Your objective
Turn the lines of the records into a Markdown table with the columns "Row" and "Line", numbering each line and leaving out blank lines. Begin at the line that contains "依第四住，於一切法安立通達而" and stop after the line that contains "### Двойной управляемый переворот (бочка)".

Given data

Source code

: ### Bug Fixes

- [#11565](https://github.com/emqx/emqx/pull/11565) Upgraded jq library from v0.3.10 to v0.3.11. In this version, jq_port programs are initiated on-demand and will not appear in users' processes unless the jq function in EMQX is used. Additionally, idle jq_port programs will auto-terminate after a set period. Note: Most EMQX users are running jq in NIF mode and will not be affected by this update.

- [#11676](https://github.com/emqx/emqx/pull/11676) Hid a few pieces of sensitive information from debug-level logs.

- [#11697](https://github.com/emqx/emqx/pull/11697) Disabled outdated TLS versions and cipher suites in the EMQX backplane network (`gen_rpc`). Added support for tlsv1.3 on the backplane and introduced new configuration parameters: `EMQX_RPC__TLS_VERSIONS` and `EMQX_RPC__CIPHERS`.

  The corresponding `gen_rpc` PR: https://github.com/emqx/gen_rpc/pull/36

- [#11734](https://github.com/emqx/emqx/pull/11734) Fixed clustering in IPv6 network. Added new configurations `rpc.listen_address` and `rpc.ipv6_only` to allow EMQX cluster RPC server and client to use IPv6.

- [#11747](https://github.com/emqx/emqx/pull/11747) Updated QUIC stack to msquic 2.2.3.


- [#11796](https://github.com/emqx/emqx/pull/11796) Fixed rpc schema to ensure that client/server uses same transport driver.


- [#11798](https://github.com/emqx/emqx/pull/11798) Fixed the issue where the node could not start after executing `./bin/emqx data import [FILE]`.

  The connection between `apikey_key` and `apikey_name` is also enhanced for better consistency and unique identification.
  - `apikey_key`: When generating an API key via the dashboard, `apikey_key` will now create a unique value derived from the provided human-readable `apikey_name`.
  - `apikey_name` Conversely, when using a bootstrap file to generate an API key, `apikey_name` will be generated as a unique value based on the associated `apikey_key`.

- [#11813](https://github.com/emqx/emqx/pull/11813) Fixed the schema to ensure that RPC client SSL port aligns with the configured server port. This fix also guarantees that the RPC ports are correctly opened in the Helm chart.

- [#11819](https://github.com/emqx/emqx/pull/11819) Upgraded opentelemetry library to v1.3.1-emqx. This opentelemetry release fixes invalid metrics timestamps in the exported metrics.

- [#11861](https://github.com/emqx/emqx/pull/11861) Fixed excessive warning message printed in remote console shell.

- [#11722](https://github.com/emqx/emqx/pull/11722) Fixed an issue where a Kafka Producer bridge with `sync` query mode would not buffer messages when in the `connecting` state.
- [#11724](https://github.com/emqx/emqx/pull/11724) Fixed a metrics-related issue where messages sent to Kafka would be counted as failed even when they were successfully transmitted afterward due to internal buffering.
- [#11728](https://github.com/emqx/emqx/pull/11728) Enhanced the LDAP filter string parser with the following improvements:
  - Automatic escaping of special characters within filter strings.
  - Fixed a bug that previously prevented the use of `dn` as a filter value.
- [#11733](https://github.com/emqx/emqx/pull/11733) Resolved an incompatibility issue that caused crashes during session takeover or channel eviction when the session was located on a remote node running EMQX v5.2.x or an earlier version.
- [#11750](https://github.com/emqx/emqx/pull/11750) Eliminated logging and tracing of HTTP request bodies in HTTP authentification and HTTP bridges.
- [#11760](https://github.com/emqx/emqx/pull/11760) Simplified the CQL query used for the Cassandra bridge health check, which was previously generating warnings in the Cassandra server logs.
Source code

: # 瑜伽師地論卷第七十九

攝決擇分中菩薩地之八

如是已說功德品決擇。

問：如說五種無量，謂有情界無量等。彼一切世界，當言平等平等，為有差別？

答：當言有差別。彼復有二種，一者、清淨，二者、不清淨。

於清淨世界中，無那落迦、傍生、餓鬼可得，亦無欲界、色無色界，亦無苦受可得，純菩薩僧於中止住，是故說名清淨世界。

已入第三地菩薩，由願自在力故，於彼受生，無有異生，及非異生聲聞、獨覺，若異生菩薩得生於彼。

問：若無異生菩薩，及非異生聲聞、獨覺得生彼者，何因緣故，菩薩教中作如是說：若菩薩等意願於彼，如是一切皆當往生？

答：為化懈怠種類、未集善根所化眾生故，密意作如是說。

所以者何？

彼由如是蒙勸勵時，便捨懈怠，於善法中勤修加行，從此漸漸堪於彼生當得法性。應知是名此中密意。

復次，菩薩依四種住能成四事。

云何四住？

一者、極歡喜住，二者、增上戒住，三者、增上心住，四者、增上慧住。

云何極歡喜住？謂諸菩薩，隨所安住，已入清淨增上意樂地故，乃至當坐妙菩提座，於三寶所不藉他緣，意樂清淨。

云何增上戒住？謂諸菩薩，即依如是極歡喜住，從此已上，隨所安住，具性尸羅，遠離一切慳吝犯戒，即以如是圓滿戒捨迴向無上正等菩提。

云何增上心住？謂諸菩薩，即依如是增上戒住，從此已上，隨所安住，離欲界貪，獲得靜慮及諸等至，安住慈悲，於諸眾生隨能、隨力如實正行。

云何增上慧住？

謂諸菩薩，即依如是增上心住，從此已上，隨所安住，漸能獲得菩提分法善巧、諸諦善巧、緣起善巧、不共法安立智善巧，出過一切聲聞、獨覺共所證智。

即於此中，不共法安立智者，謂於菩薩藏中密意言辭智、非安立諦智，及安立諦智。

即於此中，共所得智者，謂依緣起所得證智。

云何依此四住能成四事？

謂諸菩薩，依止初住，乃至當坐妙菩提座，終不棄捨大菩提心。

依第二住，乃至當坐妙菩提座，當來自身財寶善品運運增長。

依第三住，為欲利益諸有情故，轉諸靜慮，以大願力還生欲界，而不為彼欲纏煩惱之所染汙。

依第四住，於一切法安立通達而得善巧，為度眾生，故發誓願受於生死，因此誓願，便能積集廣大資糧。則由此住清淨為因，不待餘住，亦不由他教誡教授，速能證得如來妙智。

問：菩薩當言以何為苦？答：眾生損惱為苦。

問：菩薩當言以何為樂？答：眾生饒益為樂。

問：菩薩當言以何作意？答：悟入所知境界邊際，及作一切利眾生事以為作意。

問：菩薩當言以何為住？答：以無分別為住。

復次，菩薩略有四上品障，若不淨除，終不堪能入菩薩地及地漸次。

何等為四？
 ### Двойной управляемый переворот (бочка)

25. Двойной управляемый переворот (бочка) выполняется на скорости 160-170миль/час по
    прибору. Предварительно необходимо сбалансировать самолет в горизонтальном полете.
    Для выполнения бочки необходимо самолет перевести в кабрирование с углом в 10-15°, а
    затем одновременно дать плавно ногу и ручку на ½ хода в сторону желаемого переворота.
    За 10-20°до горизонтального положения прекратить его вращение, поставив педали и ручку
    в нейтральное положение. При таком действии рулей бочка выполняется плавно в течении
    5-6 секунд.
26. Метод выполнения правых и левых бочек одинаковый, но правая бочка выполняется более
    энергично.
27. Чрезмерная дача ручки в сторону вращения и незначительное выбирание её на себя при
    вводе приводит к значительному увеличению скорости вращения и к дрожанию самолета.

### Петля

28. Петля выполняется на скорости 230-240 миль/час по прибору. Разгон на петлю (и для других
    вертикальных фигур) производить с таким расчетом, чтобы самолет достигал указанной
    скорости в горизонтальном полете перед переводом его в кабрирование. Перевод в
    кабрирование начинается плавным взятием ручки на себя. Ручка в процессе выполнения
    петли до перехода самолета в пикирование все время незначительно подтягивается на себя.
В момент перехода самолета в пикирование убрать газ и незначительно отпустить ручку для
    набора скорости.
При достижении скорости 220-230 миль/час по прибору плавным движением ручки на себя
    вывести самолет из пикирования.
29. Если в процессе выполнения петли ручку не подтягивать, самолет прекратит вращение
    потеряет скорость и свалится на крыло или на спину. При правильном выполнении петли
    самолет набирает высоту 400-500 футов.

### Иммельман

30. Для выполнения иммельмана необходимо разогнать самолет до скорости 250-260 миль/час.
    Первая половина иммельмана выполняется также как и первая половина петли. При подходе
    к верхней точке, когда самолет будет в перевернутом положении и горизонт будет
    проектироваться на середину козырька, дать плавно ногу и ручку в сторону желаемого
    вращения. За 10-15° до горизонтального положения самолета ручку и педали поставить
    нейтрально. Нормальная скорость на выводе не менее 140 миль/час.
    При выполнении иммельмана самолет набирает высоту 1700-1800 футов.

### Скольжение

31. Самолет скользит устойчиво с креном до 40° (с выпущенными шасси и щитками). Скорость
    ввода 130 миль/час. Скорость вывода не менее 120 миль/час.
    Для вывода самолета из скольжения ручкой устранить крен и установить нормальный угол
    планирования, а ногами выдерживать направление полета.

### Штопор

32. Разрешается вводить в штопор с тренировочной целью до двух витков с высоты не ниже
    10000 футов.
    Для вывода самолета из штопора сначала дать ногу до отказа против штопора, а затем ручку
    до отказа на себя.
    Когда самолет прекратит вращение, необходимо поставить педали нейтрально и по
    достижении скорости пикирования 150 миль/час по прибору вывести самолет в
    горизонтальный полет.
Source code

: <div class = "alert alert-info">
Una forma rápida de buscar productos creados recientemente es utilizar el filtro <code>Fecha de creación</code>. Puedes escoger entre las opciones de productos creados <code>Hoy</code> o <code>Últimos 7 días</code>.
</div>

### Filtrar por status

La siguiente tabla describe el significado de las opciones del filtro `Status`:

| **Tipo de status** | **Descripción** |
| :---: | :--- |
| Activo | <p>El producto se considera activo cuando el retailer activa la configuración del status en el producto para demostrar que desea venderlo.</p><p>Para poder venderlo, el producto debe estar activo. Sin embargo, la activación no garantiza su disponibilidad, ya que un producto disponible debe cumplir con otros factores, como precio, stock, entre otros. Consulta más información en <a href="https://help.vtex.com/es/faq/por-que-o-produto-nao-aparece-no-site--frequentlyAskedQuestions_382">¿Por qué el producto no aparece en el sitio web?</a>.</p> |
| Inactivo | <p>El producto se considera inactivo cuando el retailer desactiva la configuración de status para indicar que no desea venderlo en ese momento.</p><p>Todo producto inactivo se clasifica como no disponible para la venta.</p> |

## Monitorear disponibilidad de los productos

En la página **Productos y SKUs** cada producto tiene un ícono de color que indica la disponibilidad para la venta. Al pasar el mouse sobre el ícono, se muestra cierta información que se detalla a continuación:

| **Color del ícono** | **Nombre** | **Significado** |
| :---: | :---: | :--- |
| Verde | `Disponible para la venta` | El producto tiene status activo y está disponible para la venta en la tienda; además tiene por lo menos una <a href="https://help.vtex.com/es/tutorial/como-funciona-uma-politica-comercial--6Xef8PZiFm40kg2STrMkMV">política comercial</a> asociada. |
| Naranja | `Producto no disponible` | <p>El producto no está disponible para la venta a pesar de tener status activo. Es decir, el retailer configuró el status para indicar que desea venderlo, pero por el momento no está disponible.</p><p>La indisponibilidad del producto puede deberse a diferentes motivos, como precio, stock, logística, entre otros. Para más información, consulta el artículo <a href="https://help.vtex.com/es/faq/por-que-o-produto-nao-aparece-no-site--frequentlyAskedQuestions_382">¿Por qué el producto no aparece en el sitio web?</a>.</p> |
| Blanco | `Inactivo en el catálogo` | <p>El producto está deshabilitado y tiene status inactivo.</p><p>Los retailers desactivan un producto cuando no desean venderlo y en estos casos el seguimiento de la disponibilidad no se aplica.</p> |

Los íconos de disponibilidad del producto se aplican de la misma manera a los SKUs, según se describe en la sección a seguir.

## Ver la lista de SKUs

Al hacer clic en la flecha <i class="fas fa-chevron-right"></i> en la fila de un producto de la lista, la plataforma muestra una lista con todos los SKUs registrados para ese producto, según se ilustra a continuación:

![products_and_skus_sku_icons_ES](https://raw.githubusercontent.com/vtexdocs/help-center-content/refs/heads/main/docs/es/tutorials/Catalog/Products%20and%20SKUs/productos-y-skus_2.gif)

Response box
| Row | Line |
|---|---|
| 1 | 依第四住，於一切法安立通達而得善巧，為度眾生，故發誓願受於生死，因此誓願，便能積集廣大資糧。則由此住清淨為因，不待餘住，亦不由他教誡教授，速能證得如來妙智。 |
| 2 | 問：菩薩當言以何為苦？答：眾生損惱為苦。 |
| 3 | 問：菩薩當言以何為樂？答：眾生饒益為樂。 |
| 4 | 問：菩薩當言以何作意？答：悟入所知境界邊際，及作一切利眾生事以為作意。 |
| 5 | 問：菩薩當言以何為住？答：以無分別為住。 |
| 6 | 復次，菩薩略有四上品障，若不淨除，終不堪能入菩薩地及地漸次。 |
| 7 | 何等為四？ |
| 8 |  ### Двойной управляемый переворот (бочка) |